[[ Input material open ]]

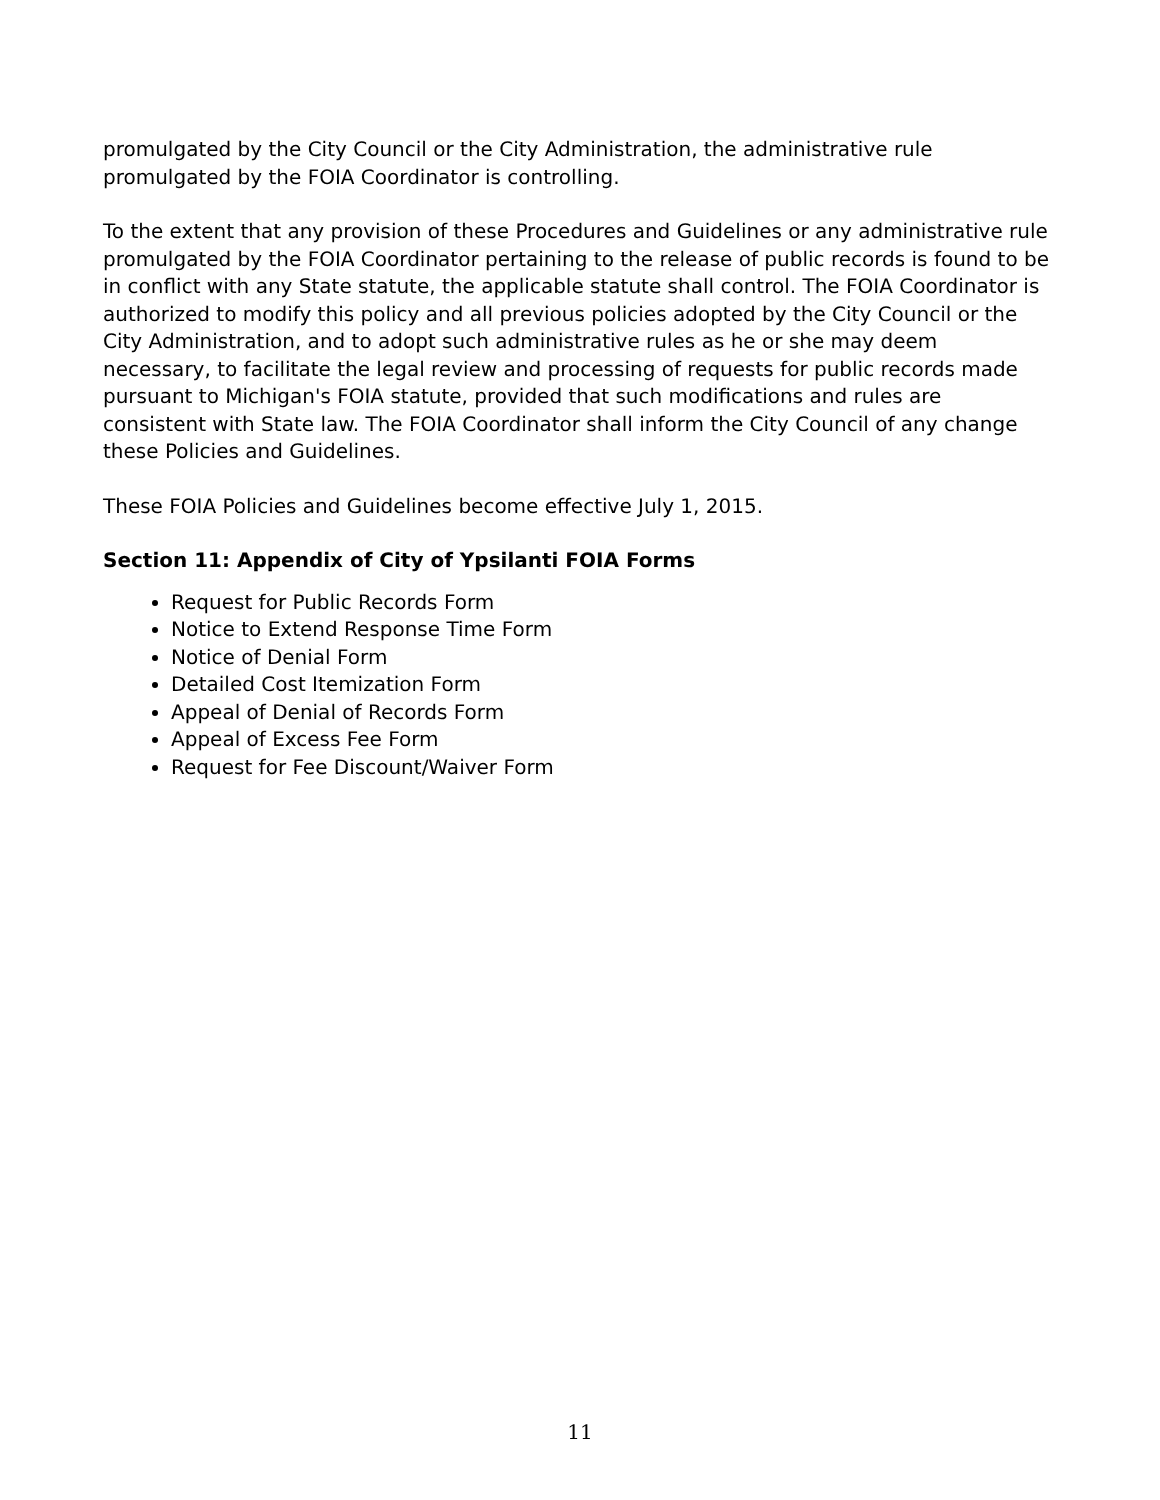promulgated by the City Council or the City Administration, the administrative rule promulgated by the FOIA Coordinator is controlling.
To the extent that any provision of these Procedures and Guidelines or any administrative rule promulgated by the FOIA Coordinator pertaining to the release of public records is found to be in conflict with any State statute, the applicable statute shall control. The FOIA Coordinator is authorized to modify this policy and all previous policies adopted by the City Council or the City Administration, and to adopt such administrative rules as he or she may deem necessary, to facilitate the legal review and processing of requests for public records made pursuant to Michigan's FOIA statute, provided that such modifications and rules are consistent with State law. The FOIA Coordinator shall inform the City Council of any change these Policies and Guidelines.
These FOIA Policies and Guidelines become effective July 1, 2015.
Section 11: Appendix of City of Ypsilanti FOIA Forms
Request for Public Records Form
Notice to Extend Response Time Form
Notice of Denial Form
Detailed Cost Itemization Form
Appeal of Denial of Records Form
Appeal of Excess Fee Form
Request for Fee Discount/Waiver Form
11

[[ Input material closed ]]

■ Problem to work on ■
Please write out, exactly as they appear, only the lines from the one holding "Notice to Extend Response Time Form" through the end of the data.

■ Worked solution ■
Notice to Extend Response Time Form
Notice of Denial Form
Detailed Cost Itemization Form
Appeal of Denial of Records Form
Appeal of Excess Fee Form
Request for Fee Discount/Waiver Form
11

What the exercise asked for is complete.